### Instructions to follow
Give again, exactly as written, each line of the material below starting at the line that contains "right ankle: (131, 368)" and ending at the line that contains "right hip: (26, 268)". Both ends count, and no other line does.

** Task data follows **

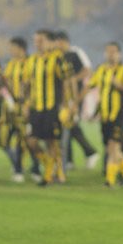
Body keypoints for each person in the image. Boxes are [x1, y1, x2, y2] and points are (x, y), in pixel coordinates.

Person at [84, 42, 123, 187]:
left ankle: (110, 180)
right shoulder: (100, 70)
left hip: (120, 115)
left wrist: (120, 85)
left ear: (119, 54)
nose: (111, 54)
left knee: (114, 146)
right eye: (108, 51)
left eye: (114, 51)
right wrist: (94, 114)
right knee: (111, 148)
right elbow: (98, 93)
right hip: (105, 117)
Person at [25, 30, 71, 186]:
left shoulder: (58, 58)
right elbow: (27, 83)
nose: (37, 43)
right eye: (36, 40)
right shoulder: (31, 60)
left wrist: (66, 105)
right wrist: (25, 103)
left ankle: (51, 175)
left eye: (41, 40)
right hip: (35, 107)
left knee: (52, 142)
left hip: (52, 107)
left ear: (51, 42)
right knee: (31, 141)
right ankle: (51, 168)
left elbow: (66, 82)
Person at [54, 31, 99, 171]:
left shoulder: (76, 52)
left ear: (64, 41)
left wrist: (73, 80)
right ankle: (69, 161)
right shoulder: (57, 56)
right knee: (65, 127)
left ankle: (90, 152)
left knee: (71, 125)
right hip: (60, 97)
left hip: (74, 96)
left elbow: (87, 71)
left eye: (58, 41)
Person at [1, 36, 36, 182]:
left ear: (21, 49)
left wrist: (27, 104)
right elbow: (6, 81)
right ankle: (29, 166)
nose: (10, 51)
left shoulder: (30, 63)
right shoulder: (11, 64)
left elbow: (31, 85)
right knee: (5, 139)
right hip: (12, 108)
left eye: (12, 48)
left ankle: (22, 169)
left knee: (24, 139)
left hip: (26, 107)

** End of Task data **
** Task data follows **

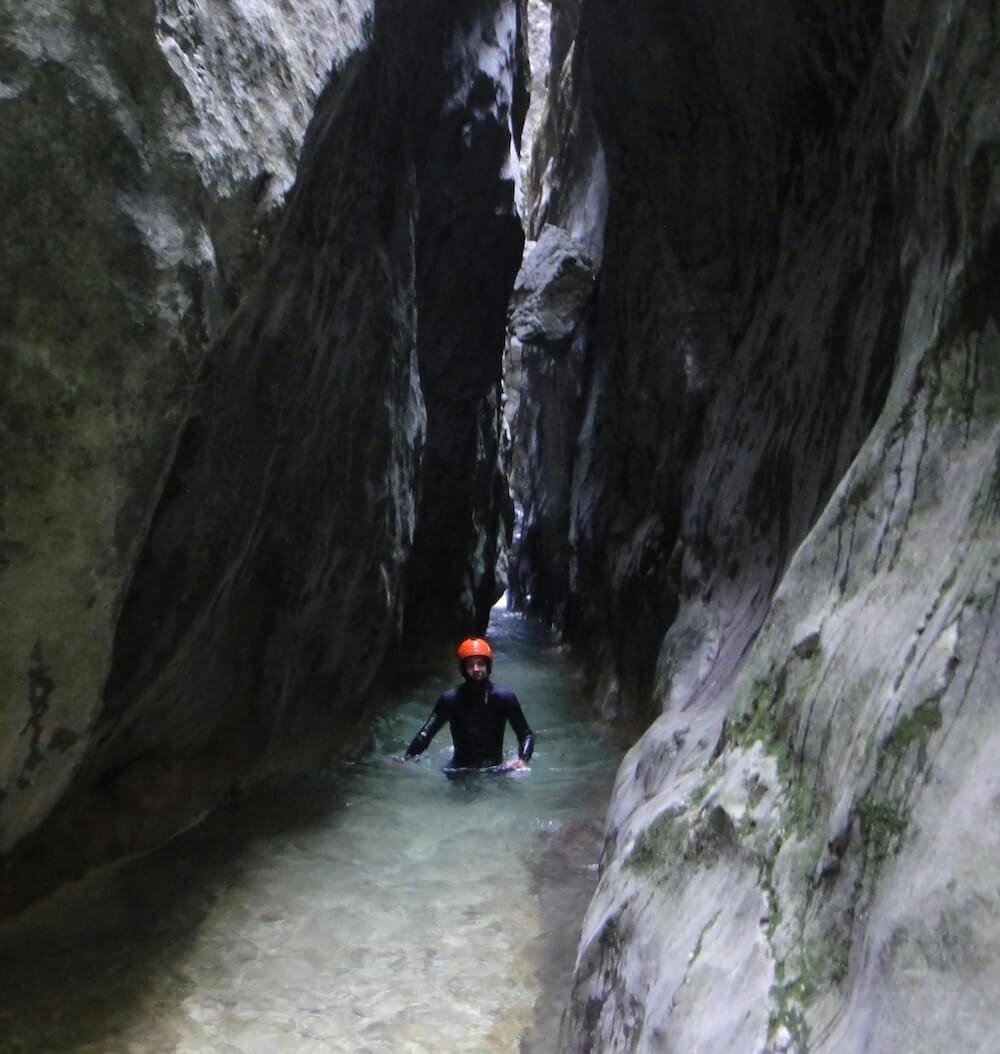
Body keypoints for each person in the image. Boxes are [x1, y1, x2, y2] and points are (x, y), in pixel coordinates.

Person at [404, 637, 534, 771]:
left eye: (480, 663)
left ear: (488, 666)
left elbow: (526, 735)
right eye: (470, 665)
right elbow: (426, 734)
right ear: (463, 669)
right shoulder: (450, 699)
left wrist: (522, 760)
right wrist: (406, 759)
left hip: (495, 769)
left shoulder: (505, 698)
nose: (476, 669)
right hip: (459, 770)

** End of Task data **
** Task data follows **

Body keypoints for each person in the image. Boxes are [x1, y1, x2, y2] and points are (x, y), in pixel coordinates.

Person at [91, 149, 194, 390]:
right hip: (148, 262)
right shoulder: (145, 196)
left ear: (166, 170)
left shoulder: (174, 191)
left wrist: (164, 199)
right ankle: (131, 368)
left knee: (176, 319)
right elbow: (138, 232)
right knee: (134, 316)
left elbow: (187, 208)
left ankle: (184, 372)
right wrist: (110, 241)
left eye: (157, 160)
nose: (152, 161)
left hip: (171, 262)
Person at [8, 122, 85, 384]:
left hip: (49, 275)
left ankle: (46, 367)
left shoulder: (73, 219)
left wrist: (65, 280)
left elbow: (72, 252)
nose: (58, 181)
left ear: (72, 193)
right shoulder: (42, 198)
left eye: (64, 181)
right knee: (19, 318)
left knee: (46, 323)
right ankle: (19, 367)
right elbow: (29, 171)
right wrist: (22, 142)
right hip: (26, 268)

** End of Task data **

### Answer space
right ankle: (131, 368)
left knee: (176, 319)
right elbow: (138, 232)
right knee: (134, 316)
left elbow: (187, 208)
left ankle: (184, 372)
right wrist: (110, 241)
left eye: (157, 160)
nose: (152, 161)
left hip: (171, 262)
Person at [8, 122, 85, 384]:
left hip: (49, 275)
left ankle: (46, 367)
left shoulder: (73, 219)
left wrist: (65, 280)
left elbow: (72, 252)
nose: (58, 181)
left ear: (72, 193)
right shoulder: (42, 198)
left eye: (64, 181)
right knee: (19, 318)
left knee: (46, 323)
right ankle: (19, 367)
right elbow: (29, 171)
right wrist: (22, 142)
right hip: (26, 268)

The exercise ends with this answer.